SQLite state tracks exactly what was targeted and what completed, so if a run dies halfway through, the next run knows where to resume.
Blob storage retention and restore tooling provide the practical recovery window underneath, but Janitor's checkpoints are what make it possible to investigate what happened, quantify impact, and drive restoration when things go wrong.

Testing month-long behavior in seconds

This is a bit of an aside, but it's arguably the most sophisticated part of the whole build and too interesting to leave out

Janitor's hardest bugs don't show up in a single run. They emerge from the interaction of repeated writes, rebuilds, partial failures, customer deletes, and scheduled cleanups layered on top of each other. Some of which play out over a 30-day window, but waiting a month to find out a test passed isn't an option.

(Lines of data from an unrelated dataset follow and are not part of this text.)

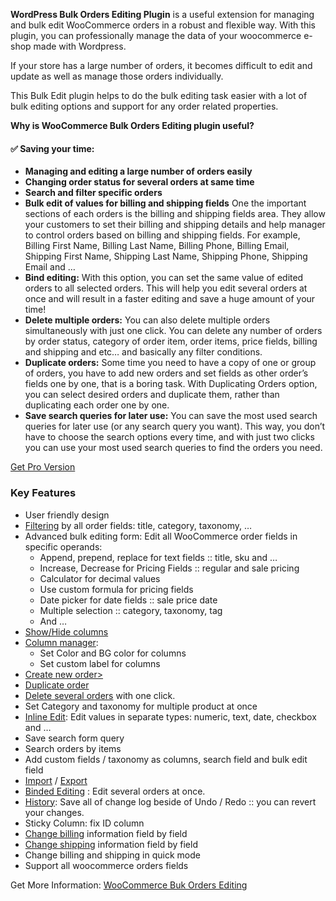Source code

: <strong>WordPress Bulk Orders Editing Plugin</strong> is a useful extension for managing and bulk edit WooCommerce orders in a robust and flexible way. With this plugin, you can professionally manage the data of your woocommerce e-shop made with Wordpress.

If your store has a large number of orders, it becomes difficult to edit and update as well as manage those orders individually.

This Bulk Edit plugin helps to do the bulk editing task easier with a lot of bulk editing options and support for any order related properties.

<strong>Why is WooCommerce Bulk Orders Editing plugin useful?</strong>
<h4>&#9989;&nbsp;Saving your time: </h4>
<ul class="elementor-price-table__features-list">
	<li><strong>Managing and editing a large number of orders easily</strong></li>
	<li><strong>Changing order status for several orders at same time</strong></li>
	<li><strong>Search and filter specific orders</strong></li>
	<li><strong>Bulk edit of values for billing and shipping fields</strong> One the important sections of each orders is the billing and shipping fields area. They allow your customers to set their billing and shipping details and help manager to control orders based on billing and shipping fields. For example, Billing First Name, Billing Last Name, Billing Phone, Billing Email, Shipping First Name, Shipping Last Name, Shipping Phone, Shipping Email and …</li>
	<li><strong>Bind editing:</strong> With this option, you can set the same value of edited orders to all selected orders. This will help you edit several orders at once and will result in a faster editing and save a huge amount of your time!</li>
	<li><strong>Delete multiple orders:</strong> You can also delete multiple orders simultaneously with just one click. You can delete any number of orders by order status, category of order item, order items, price fields, billing and shipping and etc… and basically any filter conditions.</li>
	<li><strong>Duplicate orders:</strong> Some time you need to have a copy of one or group of orders, you have to add new orders and set fields as other order’s fields one by one, that is a boring task. With Duplicating Orders option, you can select desired orders and duplicate them, rather than duplicating each order one by one.</li>
	<li><strong>Save search queries for later use:</strong> You can save the most used search queries for later use (or any search query you want). This way, you don’t have to choose the search options every time, and with just two clicks you can use your most used search queries to find the orders you need. </li>
</ul>


<a href="https://ithemelandco.com/plugins/woocommerce-bulk-orders-editing/?utm_source=github&utm_medium=web_links&utm_campaign=user-lite-buy">Get Pro Version</a>

</p><h3 >Key Features</h3>
<ul>
<li>User friendly design</li>
<li><a href="https://ithemelandco.com/docs/woocommerce-bulk-orders-editing/filter-orders-based-on-order-items-on-woocommerce-bulk-orders-editing/">Filtering</a> by all order fields: title, category, taxonomy, …</li>
<li>Advanced bulk editing form: Edit all WooCommerce order fields in specific operands:
<ul>
<li>Append, prepend, replace for text fields :: title, sku and …</li>
<li>Increase, Decrease for Pricing Fields :: regular and sale pricing</li>
<li>Calculator for decimal values</li>
<li>Use custom formula for pricing fields</li>
<li>Date picker for date fields :: sale price date</li>
<li>Multiple selection :: category, taxonomy, tag</li>
<li>And …</li>
</ul>
</li>
<li><a href="https://ithemelandco.com/docs/woocommerce-bulk-orders-editing/how-to-save-and-load-column-profiles-on-the-woocommerce-bulk-orders-editing-plugin/">Show/Hide columns</a></li>
<li><a href="https://ithemelandco.com/docs/woocommerce-bulk-orders-editing/how-to-manage-order-columns-on-woocommerce-bulk-orders-editing/">Column manager</a>:
<ul>
<li>Set Color and BG color for columns</li>
<li>Set custom label for columns</li>
</ul>
</li>
<li><a href="https://ithemelandco.com/docs/woocommerce-bulk-orders-editing/create-new-order-in-woocommerce-bulk-orders-editing-plugin/">Create new order></a></li>
<li><a href="https://ithemelandco.com/docs/woocommerce-bulk-orders-editing/how-to-duplicate-multi-woocommerce-order-plugin-fast-and-easy/">Duplicate order</a></li>
<li><a href="https://ithemelandco.com/docs/woocommerce-bulk-orders-editing/bulk-delete-multi-woocommerce-orders/">Delete several orders</a> with one click.</li>
<li>Set Category and taxonomy for multiple product at once</li>
<li><a href="https://ithemelandco.com/docs/woocommerce-bulk-orders-editing/how-to-inline-edit-orders-in-woocommerce-bulk-edit-plugin/">Inline Edit</a>: Edit values in separate types: numeric, text, date, checkbox and …</li>
<li>Save search form query</li>
<li>Search orders by items</li>
<li>Add custom fields / taxonomy as columns, search field and bulk edit field</li>
<li><a href="https://ithemelandco.com/docs/woocommerce-bulk-orders-editing/how-to-import-orders-data-to-woocommerce-using-woocommerce-bulk-order-editing-plugin/">Import</a> / <a href="https://ithemelandco.com/docs/woocommerce-bulk-orders-editing/how-to-export-data-from-woocommerce-using-woocommerce-bulk-orders-editing-plugin/">Export</a></li>
<li><a href="https://ithemelandco.com/docs/woocommerce-bulk-orders-editing/how-to-bind-edit-orders-in-woocommerce-bulk-orders-editing-plugin/">Binded Editing</a> : Edit several orders at once.</li>
<li><a href="https://ithemelandco.com/docs/woocommerce-bulk-orders-editing/rollback-to-the-previous-data-in-woocommerce-bulk-orders-editing-plugin/">History</a>: Save all of change log beside of Undo / Redo :: you can revert your changes.</li>
<li>Sticky Column: fix ID column</li>
<li><a href="https://ithemelandco.com/docs/woocommerce-bulk-orders-editing/change-multi-order-billing-fields/">Change billing</a> information field by field</li>
<li><a href="https://ithemelandco.com/docs/woocommerce-bulk-orders-editing/bulk-change-multi-order-shipping-fields/">Change shipping</a> information field by field</li>
<li>Change billing and shipping in quick mode</li>
<li>Support all woocommerce orders fields</li>

</ul>
</p>

Get More Information: <a href="https://ithemelandco.com/plugins/woocommerce-bulk-orders-editing/?utm_source=github&utm_medium=web_links&utm_campaign=user-lite-buy">WooCommerce Buk Orders Editing</a>
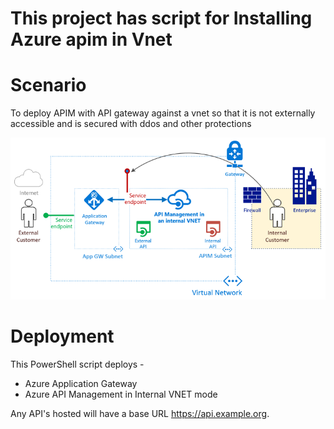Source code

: # This project has script for Installing Azure apim in Vnet



# Scenario
To deploy APIM with API gateway against a vnet so that it is not externally accessible and is secured with ddos and other protections 

![Architecture diagram](https://github.com/apurvc/AzureAPIMAppGW/blob/master/secured%20apim%20management.png)

# Deployment
This PowerShell script deploys - 

- Azure Application Gateway
- Azure API Management in Internal VNET mode

Any API's hosted will have a base URL https://api.example.org.
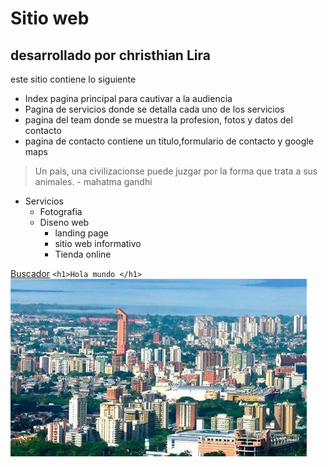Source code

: # Sitio web
## desarrollado por christhian Lira
este sitio contiene lo siguiente
- Index pagina principal para cautivar a la audiencia
- Pagina de servicios donde se detalla cada uno de los servicios 
- pagina del team donde se muestra la profesion, fotos y datos del contacto
- pagina de contacto contiene un titulo,formulario de contacto y google maps



 > Un pais, una civilizacionse puede juzgar por la forma que trata a sus animales. - mahatma gandhi 

 * Servicios
    * Fotografia
    * Diseno web
        * landing page
        * sitio web informativo
        * Tienda online

[Buscador](https://www.google.com/?hl=es)
`<h1>Hola mundo </h1>`
![OSO](assets/images/Maracay.jpg)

To make that testable, Janitor uses property-based tests with a mock clock. Define a set of possible actions (writes, rebuilds, crashes, deletes, Janitor runs), generate hundreds of randomized sequences, run them through both the real implementation and a simplified reference model, and compare outcomes. The mock clock collapses days and months into sub-second tests. If the two models ever disagree, we have a reproducible bug in hand.

Lessons from Production

Safe deletion at scale comes from layering defenses — a second reachability check before anything is removed, durable checkpoints that make every run inspectable and restartable, and a testing strategy that compresses weeks of behavior into seconds. Before Janitor, deletion was a source of anxiety. Now it runs continuously in the background, cleans up reliably, and generates an audit trail, so when something unexpected happens, the path to understanding it is already there.

For customers, none of this should be visible, and that's the point. Queries don't fail because a file was deleted too early. Accidental index deletes are recoverable within a 30-day window. Storage costs stay predictable instead of silently climbing. Janitor is the kind of infrastructure that ensures the rest of the team doesn't have to think about garbage at all.